Collected data entries:
· · · · · · ·

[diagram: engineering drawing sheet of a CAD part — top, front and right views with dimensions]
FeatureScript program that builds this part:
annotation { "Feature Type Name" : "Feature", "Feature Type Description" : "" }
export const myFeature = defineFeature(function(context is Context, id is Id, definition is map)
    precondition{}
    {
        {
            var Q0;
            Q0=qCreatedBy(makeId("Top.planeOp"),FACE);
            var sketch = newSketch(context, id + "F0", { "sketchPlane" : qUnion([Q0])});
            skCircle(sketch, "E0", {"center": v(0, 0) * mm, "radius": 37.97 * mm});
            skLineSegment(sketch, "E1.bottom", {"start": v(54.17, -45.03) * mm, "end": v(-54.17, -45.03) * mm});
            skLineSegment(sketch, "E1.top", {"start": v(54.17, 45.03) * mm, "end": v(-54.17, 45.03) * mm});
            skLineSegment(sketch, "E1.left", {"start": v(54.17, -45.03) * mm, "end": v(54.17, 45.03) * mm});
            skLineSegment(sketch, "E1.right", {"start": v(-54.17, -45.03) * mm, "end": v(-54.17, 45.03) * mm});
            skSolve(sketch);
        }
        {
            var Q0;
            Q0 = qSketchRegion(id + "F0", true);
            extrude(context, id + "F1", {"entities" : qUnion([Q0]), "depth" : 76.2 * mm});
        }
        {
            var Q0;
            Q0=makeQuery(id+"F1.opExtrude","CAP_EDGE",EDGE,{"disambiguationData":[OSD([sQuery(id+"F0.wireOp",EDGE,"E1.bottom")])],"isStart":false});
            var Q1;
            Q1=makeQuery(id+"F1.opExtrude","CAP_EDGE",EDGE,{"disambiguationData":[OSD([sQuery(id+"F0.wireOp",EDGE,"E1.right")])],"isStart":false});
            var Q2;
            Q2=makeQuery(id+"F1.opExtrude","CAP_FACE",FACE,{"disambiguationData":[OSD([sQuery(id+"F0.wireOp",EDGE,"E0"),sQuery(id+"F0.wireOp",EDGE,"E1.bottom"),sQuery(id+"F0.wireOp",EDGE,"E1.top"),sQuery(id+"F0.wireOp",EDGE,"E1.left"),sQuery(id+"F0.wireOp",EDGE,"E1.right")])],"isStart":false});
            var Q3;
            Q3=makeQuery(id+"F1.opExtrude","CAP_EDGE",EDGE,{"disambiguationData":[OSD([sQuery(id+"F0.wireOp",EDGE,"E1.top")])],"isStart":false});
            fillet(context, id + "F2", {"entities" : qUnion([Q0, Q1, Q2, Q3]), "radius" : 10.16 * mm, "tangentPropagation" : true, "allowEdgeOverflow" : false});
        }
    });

· · · · · · ·

» What you should do
Format every line of the CAD file records above as a numbered list, leaving out any blank lines.

» Solution for this problem
1. [diagram: engineering drawing sheet of a CAD part — top, front and right views with dimensions]
2. FeatureScript program that builds this part:
3. annotation { "Feature Type Name" : "Feature", "Feature Type Description" : "" }
4. export const myFeature = defineFeature(function(context is Context, id is Id, definition is map)
5.     precondition{}
6.     {
7.         {
8.             var Q0;
9.             Q0=qCreatedBy(makeId("Top.planeOp"),FACE);
10.             var sketch = newSketch(context, id + "F0", { "sketchPlane" : qUnion([Q0])});
11.             skCircle(sketch, "E0", {"center": v(0, 0) * mm, "radius": 37.97 * mm});
12.             skLineSegment(sketch, "E1.bottom", {"start": v(54.17, -45.03) * mm, "end": v(-54.17, -45.03) * mm});
13.             skLineSegment(sketch, "E1.top", {"start": v(54.17, 45.03) * mm, "end": v(-54.17, 45.03) * mm});
14.             skLineSegment(sketch, "E1.left", {"start": v(54.17, -45.03) * mm, "end": v(54.17, 45.03) * mm});
15.             skLineSegment(sketch, "E1.right", {"start": v(-54.17, -45.03) * mm, "end": v(-54.17, 45.03) * mm});
16.             skSolve(sketch);
17.         }
18.         {
19.             var Q0;
20.             Q0 = qSketchRegion(id + "F0", true);
21.             extrude(context, id + "F1", {"entities" : qUnion([Q0]), "depth" : 76.2 * mm});
22.         }
23.         {
24.             var Q0;
25.             Q0=makeQuery(id+"F1.opExtrude","CAP_EDGE",EDGE,{"disambiguationData":[OSD([sQuery(id+"F0.wireOp",EDGE,"E1.bottom")])],"isStart":false});
26.             var Q1;
27.             Q1=makeQuery(id+"F1.opExtrude","CAP_EDGE",EDGE,{"disambiguationData":[OSD([sQuery(id+"F0.wireOp",EDGE,"E1.right")])],"isStart":false});
28.             var Q2;
29.             Q2=makeQuery(id+"F1.opExtrude","CAP_FACE",FACE,{"disambiguationData":[OSD([sQuery(id+"F0.wireOp",EDGE,"E0"),sQuery(id+"F0.wireOp",EDGE,"E1.bottom"),sQuery(id+"F0.wireOp",EDGE,"E1.top"),sQuery(id+"F0.wireOp",EDGE,"E1.left"),sQuery(id+"F0.wireOp",EDGE,"E1.right")])],"isStart":false});
30.             var Q3;
31.             Q3=makeQuery(id+"F1.opExtrude","CAP_EDGE",EDGE,{"disambiguationData":[OSD([sQuery(id+"F0.wireOp",EDGE,"E1.top")])],"isStart":false});
32.             fillet(context, id + "F2", {"entities" : qUnion([Q0, Q1, Q2, Q3]), "radius" : 10.16 * mm, "tangentPropagation" : true, "allowEdgeOverflow" : false});
33.         }
34.     });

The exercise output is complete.